Correspondence of Adam Smith, ed. E. C. Mossner and I. S. Ross, vol. VI of the Glasgow Edition of the Works and Correspondence of Adam Smith (Indianapolis: Liberty Fund, 1987).

Part of: The Glasgow Edition of the Works and Correspondence of Adam Smith, 7 vols.

About Liberty Fund:

Liberty Fund, Inc. is a private, educational foundation established to encourage the study of the ideal of a society of free and responsible individuals.


162.

To [WILLIAM STRAHAN]

MS., Yale University Libr.; unpubl.

Dear Sir

Mr Hume arrived here on Wednesday last, by no means in the state in which I could have wished to have seen him. His spirits, however, continue perfectly good; and his complexion, I think, is clearer than when I saw him at Morpeth; But his strength, I am afraid, is a good deal wasted so that he cannot now bear the jolting of a Post chaise upon our rough roads. He desired me to write to him under your cover when he was in England. I accordingly did so; but he has never received my letter.1 I wish you would still send it to him; because, I think, he takes my supposed neglect unkindly.

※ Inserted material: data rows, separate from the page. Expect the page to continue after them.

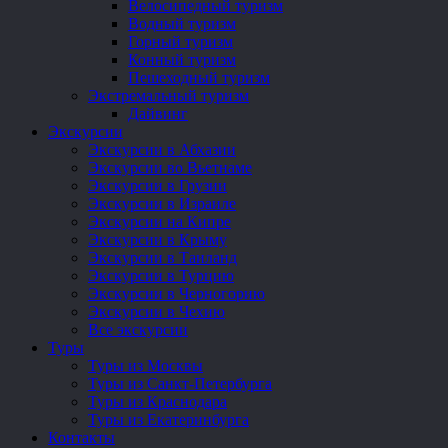
Велосипедный туризм
Водный туризм
Горный туризм
Конный туризм
Пешеходный туризм
Экстремальный туризм
Дайвинг
Экскурсии
Экскурсии в Абхазии
Экскурсии во Вьетнаме
Экскурсии в Грузии
Экскурсии в Израиле
Экскурсии на Кипре
Экскурсии в Крыму
Экскурсии в Таиланд
Экскурсии в Турцию
Экскурсии в Черногорию
Экскурсии в Чехию
Все экскурсии
Туры
Туры из Москвы
Туры из Санкт-Петербурга
Туры из Краснодара
Туры из Екатеринбурга
Контакты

Who is this Arnold, the new sub–preceptor to the princes? I do not remember to have heard of him. And what was the cause of so unexpected a revolution in that very important department of the Kings Household?2 The cause of Lord Bruces resignation I know.3

I have drawn upon Cadell; but I have yet had no letter from him. I ever am

My Dear Sir Most faithfully and sincerely Yours

Adam Smith

Direct for me to the care of Mr John Balfour Bookseller. There is good sense, and learning, and philosophy in Campbells Book:4 But it is so unfashioned that I am afraid you will not be a great gainer by it. Remember me to Mrs and Miss Strahan and all the rest of the family.

[1 ]Presumably Letter 161 addressed to Hume, dated 16 June 1776.

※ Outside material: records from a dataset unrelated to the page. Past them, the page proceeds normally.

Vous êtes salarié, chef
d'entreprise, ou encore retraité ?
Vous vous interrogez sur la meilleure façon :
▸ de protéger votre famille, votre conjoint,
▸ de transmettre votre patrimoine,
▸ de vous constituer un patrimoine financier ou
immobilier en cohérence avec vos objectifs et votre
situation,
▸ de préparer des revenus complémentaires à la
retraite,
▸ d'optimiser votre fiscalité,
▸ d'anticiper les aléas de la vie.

[2 ]The Earl of Holderness, governor to the children of George III, had a lengthy quarrel with Cyril Jackson, the sub–preceptor. The latter was dismissed and the former resigned. The new sub–preceptor was the Revd. William Arnold (d. 1802).

[3 ]Thomas Bruce Bruce–Brudenell (later Brudenell–Bruce: 1729–1814; 2nd Baron Bruce, 1747; cr. Earl of Ailesbury 10 June 1776) and Bishop Hurd kissed the King’s hands on 31 May 1776 as governors of the royal children. Two days later Lord Bruce resigned: ‘This day I saw the Bishop of Litchfield who brought me the melancholy news that some difficulties from Lady Bruce has so agitated her husband that he was come to acquaint me from him that he could not think of being governor to my children’ (George III to North, 2 June 1776: Geo. III Corr. iii. 370). Bruce was succeeded by his brother, the Duke of Montagu. See Walpole, Corr. xxiv. 217–18.

[4 ]George Campbell’s Philosophy of Rhetoric, published by Strahan in 1776.